=== Section Start ===

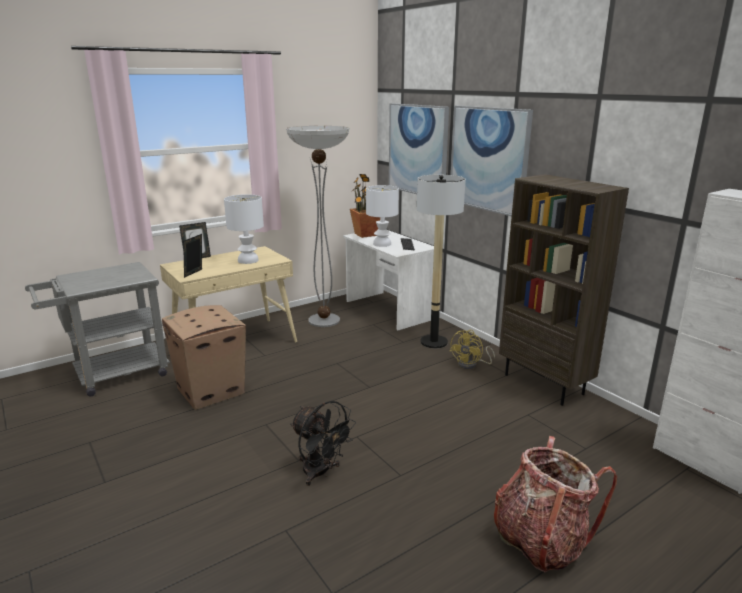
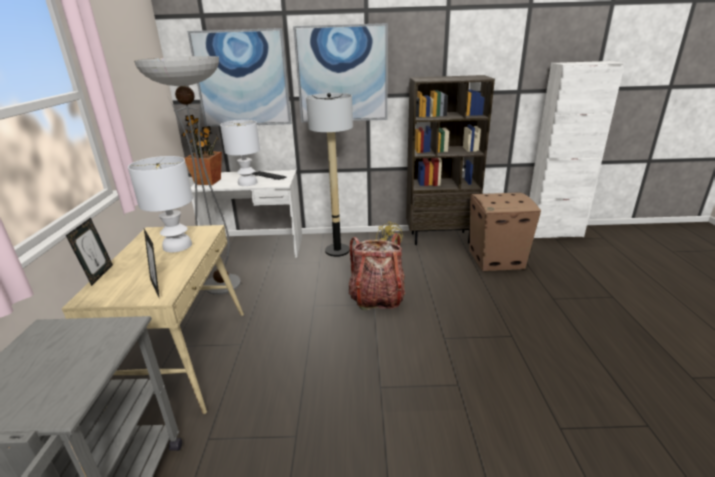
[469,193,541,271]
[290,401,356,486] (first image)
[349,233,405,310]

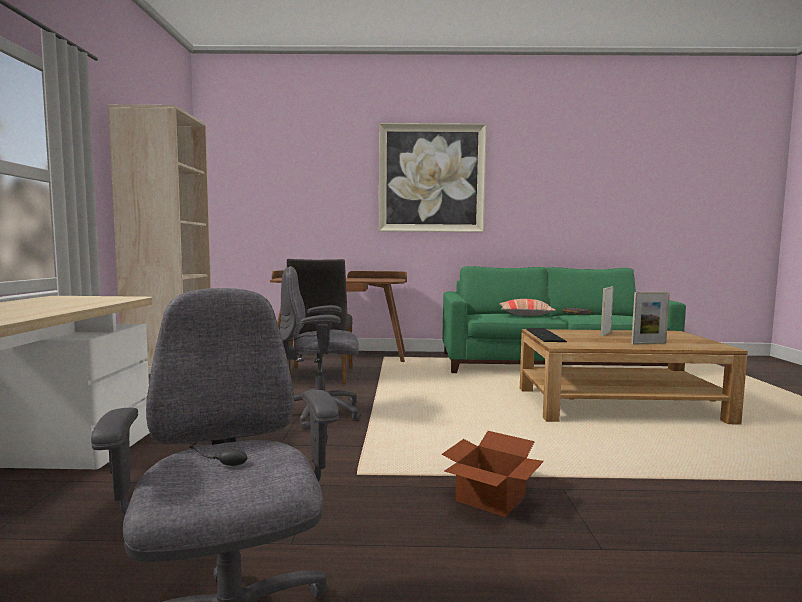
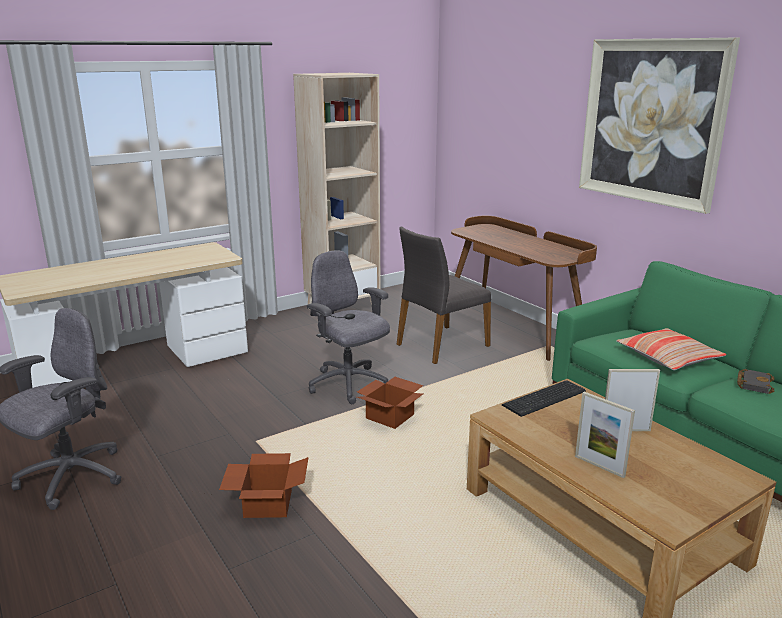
[357,377,423,429]

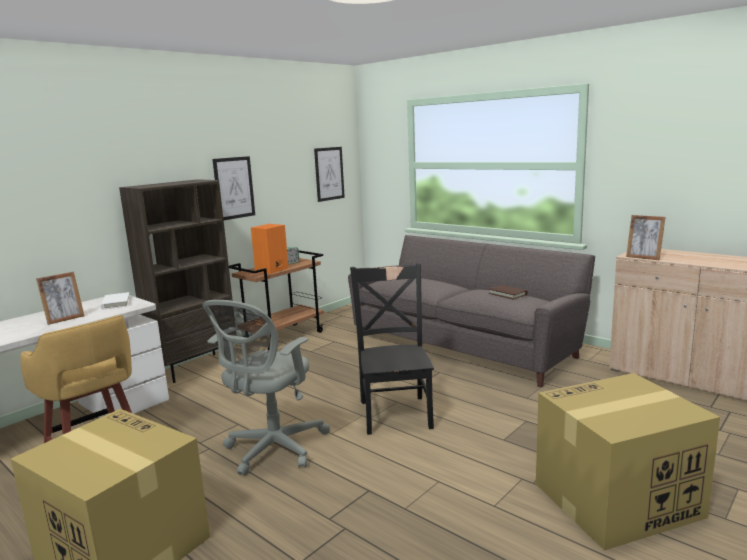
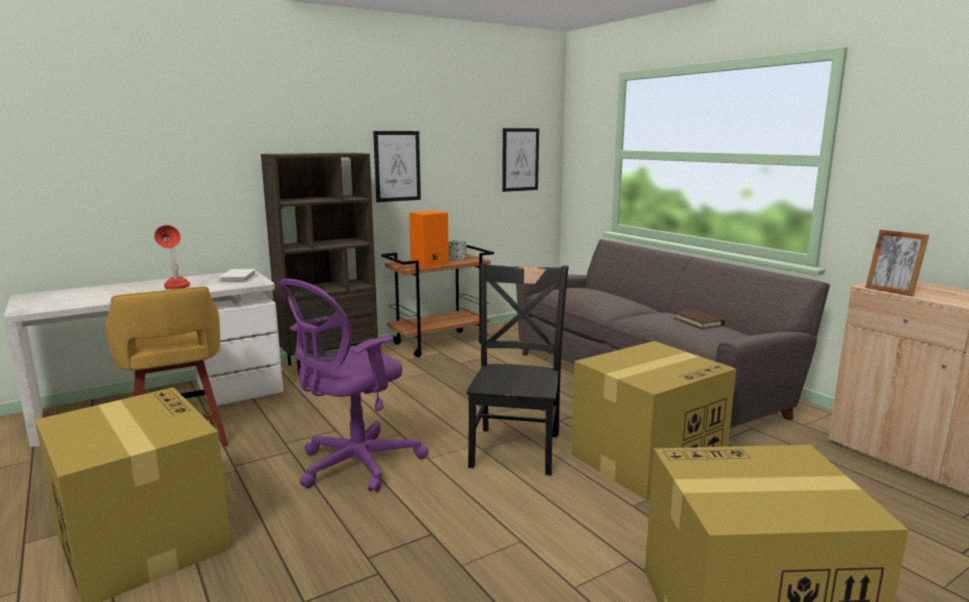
[154,225,190,289]
[279,279,428,492]
[571,341,736,500]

=== Section End ===

Assignment:
Write the records above out again word for word, skipping each picture.

Task response:
[469,193,541,271]
[290,401,356,486] (first image)
[349,233,405,310]

[357,377,423,429]

[154,225,190,289]
[279,279,428,492]
[571,341,736,500]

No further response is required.